I don’t want a very powerful expensive brake - just something that’ll help slow my soon to arrive KH36er (2012) - anyone have any direct experience with this brake?

I like the fact it is listed as being compatible with the KH system.

Thanks in advanced
Felix

The Spyre model is not available in NZ, but the HY/RD model is. Looks like a newer version of the Sypre. It seems like no-one has used this model on a unicycle yet, so I was wondering about whether it would work or not. I called the local supplier of these brakes today and asked them to measure the calipers’ width. The main body is 35mm across and is 40mm at the widest point (where the cable attaches to the caliper). Will this have enough clearance to use with a KH Spirit-mounted rotor?

One other TRP-related question - has anyone changed their Spyre or Spyke brakes to 180mm rotors? If so does this improve clearance and which adaptor did you use? (I’m still not entirely sure about front post to IS adaptors - are these all the same and interchangeable between manufacturers or do you have to use a TRP adaptor with a TRP brake and a Shimano adaptor with a Shimano brake and so forth?)

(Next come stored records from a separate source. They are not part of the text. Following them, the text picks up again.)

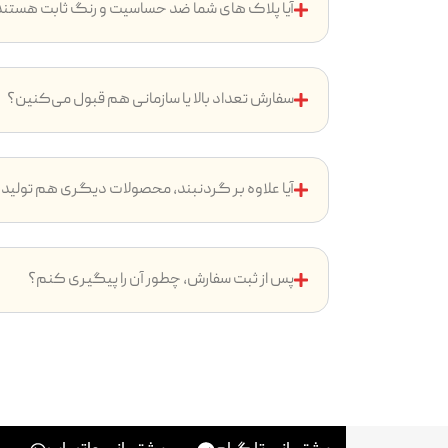
آیا پلاک های شما ضد حساسیت و رنگ ثابت هستن
سفارش تعداد بالا یا سازمانی هم قبول می‌کنین؟
آیا علاوه بر گردنبند، محصولات دیگری هم تولید
پس از ثبت سفارش، چطور آن را پیگیری کنم؟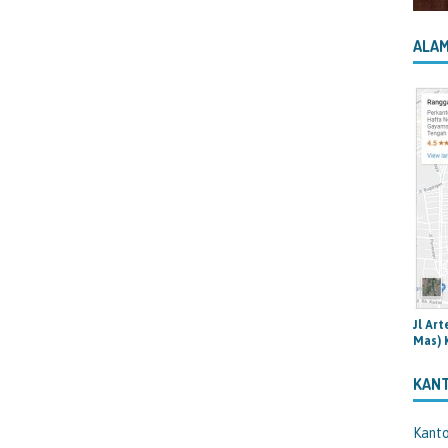
ALAM
Jl Ar
Mas) 
KAN
Kant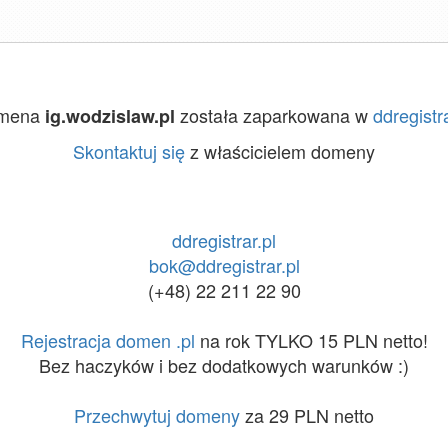
mena
została zaparkowana w
ddregistra
ig.wodzislaw.pl
Skontaktuj się
z właścicielem domeny
ddregistrar.pl
bok@ddregistrar.pl
(+48) 22 211 22 90
Rejestracja domen .pl
na rok TYLKO 15 PLN netto!
Bez haczyków i bez dodatkowych warunków :)
Przechwytuj domeny
za 29 PLN netto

Larger rotors should help, but I don’t have any experience with the TRP brakes to be more specific. The adapters are generally interchangeable, with Avids being less so. As long as you use the orbital washers with the avid adapters they seem to work with other calipers, and you have to ditch the alignment washers to use non Avid adapters with avid calipers.

Yes…

I’m glad to report that the TRP HY/RD model works brilliantly! Very easy to fit and no need to shim rotors or other malarkey. Clearance between caliper and KH Spirit 127/150mm crank is not an issue. Went for a quick test ride down the short but steep hill at the end of my street and liked the feel and power of the brake a lot. Can’t wait to try it on some really steep offroad hills!

I received today my Skeletal hydraulic kit. It looks neat and there is everything you need to be setup (brake ready to use, 160mm rotor, IS adapter, bolts, extra pads). It was cheap and I saw it on somebody’s build on the forum.